Write out every line of the material below, reproducing each word character for character and altering nothing.
** BEGIN PROVIDED RECORDS **
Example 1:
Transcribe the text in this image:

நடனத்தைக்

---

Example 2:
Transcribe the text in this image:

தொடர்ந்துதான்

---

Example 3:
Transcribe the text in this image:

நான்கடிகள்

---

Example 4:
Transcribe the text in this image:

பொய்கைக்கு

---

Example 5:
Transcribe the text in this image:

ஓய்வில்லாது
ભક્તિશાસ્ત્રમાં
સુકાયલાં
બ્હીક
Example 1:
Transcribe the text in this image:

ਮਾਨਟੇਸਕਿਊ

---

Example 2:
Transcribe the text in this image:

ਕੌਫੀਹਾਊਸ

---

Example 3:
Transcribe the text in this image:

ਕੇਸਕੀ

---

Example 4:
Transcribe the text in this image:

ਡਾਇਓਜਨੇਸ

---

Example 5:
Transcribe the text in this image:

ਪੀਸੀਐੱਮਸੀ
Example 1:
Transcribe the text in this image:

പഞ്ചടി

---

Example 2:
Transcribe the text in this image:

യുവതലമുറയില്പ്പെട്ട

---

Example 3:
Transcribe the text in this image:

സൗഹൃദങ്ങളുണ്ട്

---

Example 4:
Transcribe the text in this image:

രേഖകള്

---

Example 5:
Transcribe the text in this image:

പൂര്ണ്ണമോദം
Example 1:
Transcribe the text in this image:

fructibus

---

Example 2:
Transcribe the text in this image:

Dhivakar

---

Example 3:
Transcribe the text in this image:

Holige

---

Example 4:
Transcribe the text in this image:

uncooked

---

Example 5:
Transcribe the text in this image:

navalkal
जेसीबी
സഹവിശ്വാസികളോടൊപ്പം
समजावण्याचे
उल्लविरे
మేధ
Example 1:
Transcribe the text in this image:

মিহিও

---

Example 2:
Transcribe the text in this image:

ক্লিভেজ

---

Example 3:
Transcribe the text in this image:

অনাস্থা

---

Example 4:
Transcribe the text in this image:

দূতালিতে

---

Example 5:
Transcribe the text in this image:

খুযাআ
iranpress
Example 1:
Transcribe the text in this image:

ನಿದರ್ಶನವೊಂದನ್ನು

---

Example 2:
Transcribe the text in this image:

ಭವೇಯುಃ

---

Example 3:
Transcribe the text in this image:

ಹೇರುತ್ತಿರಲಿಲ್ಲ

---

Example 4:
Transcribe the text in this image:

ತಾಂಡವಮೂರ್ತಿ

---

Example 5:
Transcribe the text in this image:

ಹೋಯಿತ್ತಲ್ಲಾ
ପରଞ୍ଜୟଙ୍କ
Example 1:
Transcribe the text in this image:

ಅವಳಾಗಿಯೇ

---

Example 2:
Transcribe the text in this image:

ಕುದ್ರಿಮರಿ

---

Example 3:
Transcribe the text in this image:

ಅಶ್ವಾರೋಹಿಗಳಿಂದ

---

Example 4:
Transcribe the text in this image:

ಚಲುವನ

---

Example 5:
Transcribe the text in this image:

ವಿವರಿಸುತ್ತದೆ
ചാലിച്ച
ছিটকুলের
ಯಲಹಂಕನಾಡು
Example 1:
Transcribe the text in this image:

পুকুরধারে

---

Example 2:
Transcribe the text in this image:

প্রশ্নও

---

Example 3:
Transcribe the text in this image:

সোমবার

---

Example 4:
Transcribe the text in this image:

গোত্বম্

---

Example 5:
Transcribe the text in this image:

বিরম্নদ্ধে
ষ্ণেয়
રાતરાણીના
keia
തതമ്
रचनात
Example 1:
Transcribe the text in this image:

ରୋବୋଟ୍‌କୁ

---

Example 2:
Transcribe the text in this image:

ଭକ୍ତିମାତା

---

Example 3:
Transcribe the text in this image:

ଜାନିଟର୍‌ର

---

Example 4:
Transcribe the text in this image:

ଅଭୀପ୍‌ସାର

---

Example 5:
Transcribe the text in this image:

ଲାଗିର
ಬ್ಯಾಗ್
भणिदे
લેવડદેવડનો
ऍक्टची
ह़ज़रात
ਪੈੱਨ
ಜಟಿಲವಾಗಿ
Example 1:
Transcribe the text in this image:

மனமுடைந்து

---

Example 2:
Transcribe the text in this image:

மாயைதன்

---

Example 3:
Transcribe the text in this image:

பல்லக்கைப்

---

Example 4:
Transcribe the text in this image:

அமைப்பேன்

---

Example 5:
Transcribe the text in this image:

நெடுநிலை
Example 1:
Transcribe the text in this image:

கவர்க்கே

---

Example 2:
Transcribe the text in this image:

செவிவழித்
** END PROVIDED RECORDS **
* **THE ANSWER**
Example 1:
Transcribe the text in this image:

நடனத்தைக்

---

Example 2:
Transcribe the text in this image:

தொடர்ந்துதான்

---

Example 3:
Transcribe the text in this image:

நான்கடிகள்

---

Example 4:
Transcribe the text in this image:

பொய்கைக்கு

---

Example 5:
Transcribe the text in this image:

ஓய்வில்லாது
ભક્તિશાસ્ત્રમાં
સુકાયલાં
બ્હીક
Example 1:
Transcribe the text in this image:

ਮਾਨਟੇਸਕਿਊ

---

Example 2:
Transcribe the text in this image:

ਕੌਫੀਹਾਊਸ

---

Example 3:
Transcribe the text in this image:

ਕੇਸਕੀ

---

Example 4:
Transcribe the text in this image:

ਡਾਇਓਜਨੇਸ

---

Example 5:
Transcribe the text in this image:

ਪੀਸੀਐੱਮਸੀ
Example 1:
Transcribe the text in this image:

പഞ്ചടി

---

Example 2:
Transcribe the text in this image:

യുവതലമുറയില്പ്പെട്ട

---

Example 3:
Transcribe the text in this image:

സൗഹൃദങ്ങളുണ്ട്

---

Example 4:
Transcribe the text in this image:

രേഖകള്

---

Example 5:
Transcribe the text in this image:

പൂര്ണ്ണമോദം
Example 1:
Transcribe the text in this image:

fructibus

---

Example 2:
Transcribe the text in this image:

Dhivakar

---

Example 3:
Transcribe the text in this image:

Holige

---

Example 4:
Transcribe the text in this image:

uncooked

---

Example 5:
Transcribe the text in this image:

navalkal
जेसीबी
സഹവിശ്വാസികളോടൊപ്പം
समजावण्याचे
उल्लविरे
మేధ
Example 1:
Transcribe the text in this image:

মিহিও

---

Example 2:
Transcribe the text in this image:

ক্লিভেজ

---

Example 3:
Transcribe the text in this image:

অনাস্থা

---

Example 4:
Transcribe the text in this image:

দূতালিতে

---

Example 5:
Transcribe the text in this image:

খুযাআ
iranpress
Example 1:
Transcribe the text in this image:

ನಿದರ್ಶನವೊಂದನ್ನು

---

Example 2:
Transcribe the text in this image:

ಭವೇಯುಃ

---

Example 3:
Transcribe the text in this image:

ಹೇರುತ್ತಿರಲಿಲ್ಲ

---

Example 4:
Transcribe the text in this image:

ತಾಂಡವಮೂರ್ತಿ

---

Example 5:
Transcribe the text in this image:

ಹೋಯಿತ್ತಲ್ಲಾ
ପରଞ୍ଜୟଙ୍କ
Example 1:
Transcribe the text in this image:

ಅವಳಾಗಿಯೇ

---

Example 2:
Transcribe the text in this image:

ಕುದ್ರಿಮರಿ

---

Example 3:
Transcribe the text in this image:

ಅಶ್ವಾರೋಹಿಗಳಿಂದ

---

Example 4:
Transcribe the text in this image:

ಚಲುವನ

---

Example 5:
Transcribe the text in this image:

ವಿವರಿಸುತ್ತದೆ
ചാലിച്ച
ছিটকুলের
ಯಲಹಂಕನಾಡು
Example 1:
Transcribe the text in this image:

পুকুরধারে

---

Example 2:
Transcribe the text in this image:

প্রশ্নও

---

Example 3:
Transcribe the text in this image:

সোমবার

---

Example 4:
Transcribe the text in this image:

গোত্বম্

---

Example 5:
Transcribe the text in this image:

বিরম্নদ্ধে
ষ্ণেয়
રાતરાણીના
keia
തതമ്
रचनात
Example 1:
Transcribe the text in this image:

ରୋବୋଟ୍‌କୁ

---

Example 2:
Transcribe the text in this image:

ଭକ୍ତିମାତା

---

Example 3:
Transcribe the text in this image:

ଜାନିଟର୍‌ର

---

Example 4:
Transcribe the text in this image:

ଅଭୀପ୍‌ସାର

---

Example 5:
Transcribe the text in this image:

ଲାଗିର
ಬ್ಯಾಗ್
भणिदे
લેવડદેવડનો
ऍक्टची
ह़ज़रात
ਪੈੱਨ
ಜಟಿಲವಾಗಿ
Example 1:
Transcribe the text in this image:

மனமுடைந்து

---

Example 2:
Transcribe the text in this image:

மாயைதன்

---

Example 3:
Transcribe the text in this image:

பல்லக்கைப்

---

Example 4:
Transcribe the text in this image:

அமைப்பேன்

---

Example 5:
Transcribe the text in this image:

நெடுநிலை
Example 1:
Transcribe the text in this image:

கவர்க்கே

---

Example 2:
Transcribe the text in this image:

செவிவழித்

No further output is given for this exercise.